Cultura

La cura della catastrofe

La cura della catastrofeShigeru Ban

Architettura Shigeru Ban, un ritratto del giapponese premio Pritzker che passò dal rugby alle costruzioni per le emergenze, realizzando case, teatri e ponti con cartone, tubi, stoffe e altri materiali poveri

Pubblicato più di 10 anni faEdizione del 27 marzo 2014

A lungo indeciso tra il rugby e le arti Shigeru Ban prese la decisione finale quando perse malamente la sua prima partita da titolare nella serie A giapponese. Allora decise di lasciar perdere la Waseda University, fortissima nel rugby e di iscriversi alla Tokyo University per studiare architettura. Apprezziamo il lavoro di Shigeru Ban e lo ringraziamo di non aver scelto il rugby da almeno vent’anni: oggi possiamo confermare una volta per tutte che fece la scelta giusta. Infatti, da un paio di giorni è il trentacinquesimo Pritzker Laureate, titolare della massima onorificenza nel mondo dell’architettura.

Shigeru Ban è un progettista molto particolare. Educato, come abbiamo visto, a Tokyo e poi in due scuole americane molto «di tendenza», la Sci Arch di Los Angeles e la newyorchese Cooper Union, si è costruito fin da subito un percorsoassai individuale. Il suo lavoro è memore della ricchezza della tradizione modernista giapponese, ma ha, allo stesso tempo, un carattere più rude e immediato, influenzato forse della passione per il rugby e per i valori molto poco glam che caratterizzano quello sport: lealtà , coraggio, collaborazione, molta voglia di sporcarsi le mani (magari di fango).
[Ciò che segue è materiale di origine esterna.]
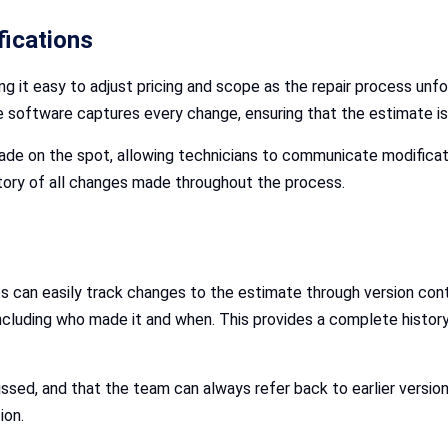
fications
 it easy to adjust pricing and scope as the repair process unfol
he software captures every change, ensuring that the estimate i
ade on the spot, allowing technicians to communicate modifica
story of all changes made throughout the process.
ps can easily track changes to the estimate through version contr
including who made it and when. This provides a complete histor
ssed, and that the team can always refer back to earlier version
ion.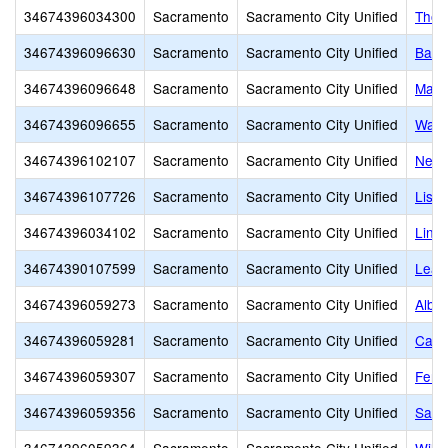
34674396034300
Sacramento
Sacramento City Unified
Thom
34674396096630
Sacramento
Sacramento City Unified
Basi
34674396096648
Sacramento
Sacramento City Unified
Mari
34674396096655
Sacramento
Sacramento City Unified
Wash
34674396102107
Sacramento
Sacramento City Unified
Newc
34674396107726
Sacramento
Sacramento City Unified
Lisb
34674396034102
Sacramento
Sacramento City Unified
Linco
34674390107599
Sacramento
Sacramento City Unified
Lear
34674396059273
Sacramento
Sacramento City Unified
Alber
34674396059281
Sacramento
Sacramento City Unified
Calif
34674396059307
Sacramento
Sacramento City Unified
Fern
34674396059356
Sacramento
Sacramento City Unified
Sam 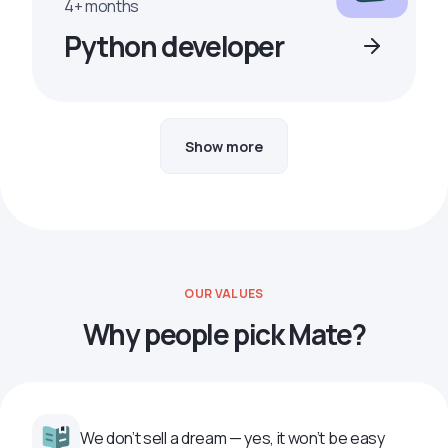
4+ months
Python developer
Show more
OUR VALUES
Why people pick Mate?
We don’t sell a dream — yes, it won’t be easy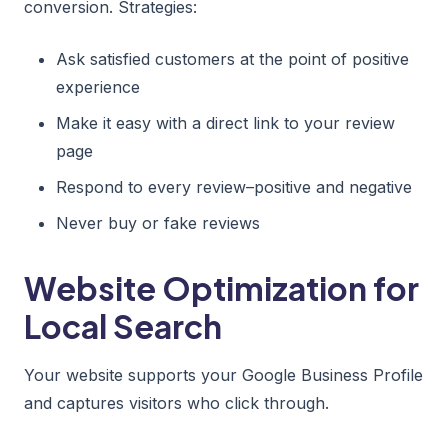
conversion. Strategies:
Ask satisfied customers at the point of positive
experience
Make it easy with a direct link to your review
page
Respond to every review–positive and negative
Never buy or fake reviews
Website Optimization for
Local Search
Your website supports your Google Business Profile
and captures visitors who click through.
E le mani Shigeru Ban se le è sporcate spesso, specializzandosi da subito in architetture per l’emergenza e accorrendo a sperimentarle e metterle a disposizione ogni volta che i disastri le rendevano davvero necessarie: Kobe, Rwanda, Cina, India, Haiti, L’Aquila, Onegawa.

La necessità di costruire velocemente a prezzi stracciati ha stimolato nel progettista nato a Tokyo nel 1957 una ricerca radicale e inusuale sui materiali e le tecniche di costruzione: carta, tubi di cartone, legni poveri, container, stoffe. Questa strana idea di costruzione leggera e «da montare» ha fatto da elemento di connessione tra i suoi lavori emergenziali e quelli di carattere più professionale, come la splendida serie di ville e case minime realizzate in Giappone dagli anni novanta in poi. La prima ad arrivare sui nostri tavoli, grazie a un servizio su Casabella fu la casa Curtain wall del ’95, dove in sostanza non c’era differenza tra le tende e la casa stessa.

Dopo molti altri progetti di successo oggi Shigeru Ban è, a modo suo, una star consolidata, con atelier a Tokyo, New York e Parigi. Ha avuto per sei anni uno studio aperto sul tetto del Beaubourg, ha edifici in costruzione in diverse parti del mondo, ha vinto decine di premi, ha insegnato a Harvard, Cornell e in molte altre scuole. Nonostante questo il suo lavoro non abbandona la natura povera e sperimentale delle opere più giovanili, e il suo impegno rimane alto, come si è visto in occasione dello tsunami giapponese o del terremoto dell’Aquila. Semmai negli edifici maggiori il metodo da bricoleur di Ban tende a evolvere verso una specie di monumentalità domestica e inusuale, con intrecci barocchi di tubi di cartone e nervature quasi floreali, come si vede nel Centre Pompidou di Metz e nella Golf Club House coreana.

Guardando giornali e agenzie l’impressione è che molti interpretino questo premio a Shigeru Ban come la conferma di uno «spirito del tempo» ormai ostile alle archistar e all’iperlusso architettonico. Certamente i tre ultimi premi – Wang Shu, Souto de Moura e questo – danno l’impressione di voler celebrare ricerche più appartate e sensibili al senso delle crisi (economica, ecologica, espressiva) che attraversiamo. Ma col Pritzker non è mai detto, basterebbe una vittoria a Steven Holl o a Peter Eisenman – due che in qualche modo se lo aspettano – nel 2015 per smentire la tendenza.

Più interessante forse notare che si tratta della quarta volta in cinque anni che il premio va a uno studio asiatico. E che per la terza volta, sempre nelle ultime cinque, va a un giapponese (Sanaa, Toyo Ito, Shigeru Ban, che si aggiungono a Tange e Maki). Forse qui possiamo trovare un’argomentazione un po’ più sottile. Vale a dire che nell’epoca in cui le archistar più acclamate costruiscono edifici spettacolari e multimiliardari, nel lontano Oriente il Pritzker premia architetti che vengono da quei paesi e che in lavorano spesso a una scala di versa, con un’attenzione maggiore al valore sociale e comunitario dell’architettura.

Questa, con tutta la volubilità di giurie che cambiano quasi ogni anno, potrebbe essere una lettura politica della scelta dell’edizione 2014.